== Text section ==

Goal: Don’t Leave the Lagoon


I had passed the place a number of times, it being on my walk to the language class I took a few years ago. Da LeLe, the little bacarò wine bar, couldn’t hold its patrons in its 4 x 4 interior, so they always spilled out onto the fondamenta and the campo at Tolentino. I always felt like I didn’t belong there, like I couldn’t just walk in and order an ombra, a little wine, because it looked like a place only the initiated would know. So I always passed it by.

Piero Bellini v2

Piero in his favorite city


But now I was invited to join my friend Piero Bellini there. Piero is a native Venetian, one who never has wanted to leave his lagoon city. In fact, in his chapter for First Spritz Is Free: Confessions of Venice Addicts, he writes,

“My first goal has always been to not leave the lagoon. At the end of high school (Liceo Classico “Marco Polo,” difficult to imagine something more Venetian…) when I had to choose which University to enroll in, I almost automatically applied to Ca’ Foscari, Economia e Commercio, here in Venice, avoiding Medicine, Law, Engineering etc., … for which I would have had to go to the nearby town of Padua. At the end of my university studies in 1984, I had received interesting job offers, for example at Fiat in Turin, but I preferred more simply to be content with a job at the local Cassa di Risparmio (savings bank), and not to detach myself from my beloved city. When I was looking for a house, it would have been easier and cheaper to move to Mestre, on the “mainland,” though still the City of Venice. With my wife Lorenza we preferred to initially live in a smaller house that needed to be restored, but in the historic center. Lorenza, in fact, thinks like me. She is also Venetian and so, too, logically, our son Oscar. My deeply Venetian choice may seem very conservative. Actually I love traveling, also because I know where I want to come back to: here to my lagoon! And anyway there is the whole world (lately becoming more exaggerated!) that comes to visit us.

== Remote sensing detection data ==
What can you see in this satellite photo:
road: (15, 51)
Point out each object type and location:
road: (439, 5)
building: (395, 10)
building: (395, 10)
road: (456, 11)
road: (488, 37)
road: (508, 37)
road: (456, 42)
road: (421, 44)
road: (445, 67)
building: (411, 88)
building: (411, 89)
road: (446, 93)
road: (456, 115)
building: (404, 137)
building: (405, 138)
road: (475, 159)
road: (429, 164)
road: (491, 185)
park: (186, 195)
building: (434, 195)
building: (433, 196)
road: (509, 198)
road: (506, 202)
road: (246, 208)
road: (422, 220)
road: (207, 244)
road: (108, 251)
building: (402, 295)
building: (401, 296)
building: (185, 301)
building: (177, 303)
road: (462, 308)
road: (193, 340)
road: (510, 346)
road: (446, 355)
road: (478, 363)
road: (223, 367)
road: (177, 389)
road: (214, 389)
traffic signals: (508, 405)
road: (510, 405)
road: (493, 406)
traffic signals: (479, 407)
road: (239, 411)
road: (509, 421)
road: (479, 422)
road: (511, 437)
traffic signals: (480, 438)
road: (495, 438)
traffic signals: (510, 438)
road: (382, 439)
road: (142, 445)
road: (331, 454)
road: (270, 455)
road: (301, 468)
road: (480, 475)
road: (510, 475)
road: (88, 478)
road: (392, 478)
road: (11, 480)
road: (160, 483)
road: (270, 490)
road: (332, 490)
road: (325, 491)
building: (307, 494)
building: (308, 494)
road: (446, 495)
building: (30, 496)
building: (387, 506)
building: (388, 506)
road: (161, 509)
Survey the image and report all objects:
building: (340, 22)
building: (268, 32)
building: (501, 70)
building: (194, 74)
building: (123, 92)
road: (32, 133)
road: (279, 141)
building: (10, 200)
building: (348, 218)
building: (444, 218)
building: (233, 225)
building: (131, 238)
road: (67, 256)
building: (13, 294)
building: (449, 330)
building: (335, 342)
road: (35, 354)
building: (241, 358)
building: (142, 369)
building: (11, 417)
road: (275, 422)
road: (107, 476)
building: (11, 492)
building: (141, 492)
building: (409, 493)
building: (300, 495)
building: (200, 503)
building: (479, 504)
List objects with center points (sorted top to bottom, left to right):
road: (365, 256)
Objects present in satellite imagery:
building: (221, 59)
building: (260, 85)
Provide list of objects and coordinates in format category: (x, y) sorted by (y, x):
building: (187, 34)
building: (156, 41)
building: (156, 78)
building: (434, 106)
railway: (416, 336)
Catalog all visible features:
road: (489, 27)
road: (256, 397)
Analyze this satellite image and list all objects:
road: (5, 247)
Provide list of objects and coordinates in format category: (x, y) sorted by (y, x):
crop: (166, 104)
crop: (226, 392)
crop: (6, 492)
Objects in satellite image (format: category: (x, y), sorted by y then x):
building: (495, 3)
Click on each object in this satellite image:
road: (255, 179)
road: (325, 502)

== What you should do ==
Resume the essay above about Piero Bellini and his attachment to Venice, starting right after its last sentence.

== Output of the task ==
I’ve known Piero for so many years now that I’ve forgotten when we met. Painter and musician Tony Green, who knows Piero because they sometimes make jazz music together, introduced us, and now I see Piero every time I return to his city. He always sends me tidbits to feed my addiction: the view from the church tower of the Frari; a picture of snow atop a cistern in an empty campo; Santas rowing Venetian style; even sandcastles at the island of Iesolo. So of course I invited him to contributed to First Spritz. He shares three anecdotes from his family’s business, the Hotel Bisanzio near the Riva degli Schiavoni, its name all glittery gold above its doors. In anecdotes lie the microcosm of Venetian life, and thus, its heart.


So for under three euros, Piero and I enjoyed our ombre of red wine and a plate of salami, pecorino cheese, and thumb-sized breadsticks. Now I’ve been initiated into Da LeLe. And now I know I’ll go back.


At the Bacareto, you can find a cure for all that ails you

You can download the ebook of First Spritz Is Freefor free! Click here, and if you find that you’re inspired to protect Venice’s unique culture, the contributors encourage donations to Save Venice, Venice in Peril, or Comitato No Grandi Navi.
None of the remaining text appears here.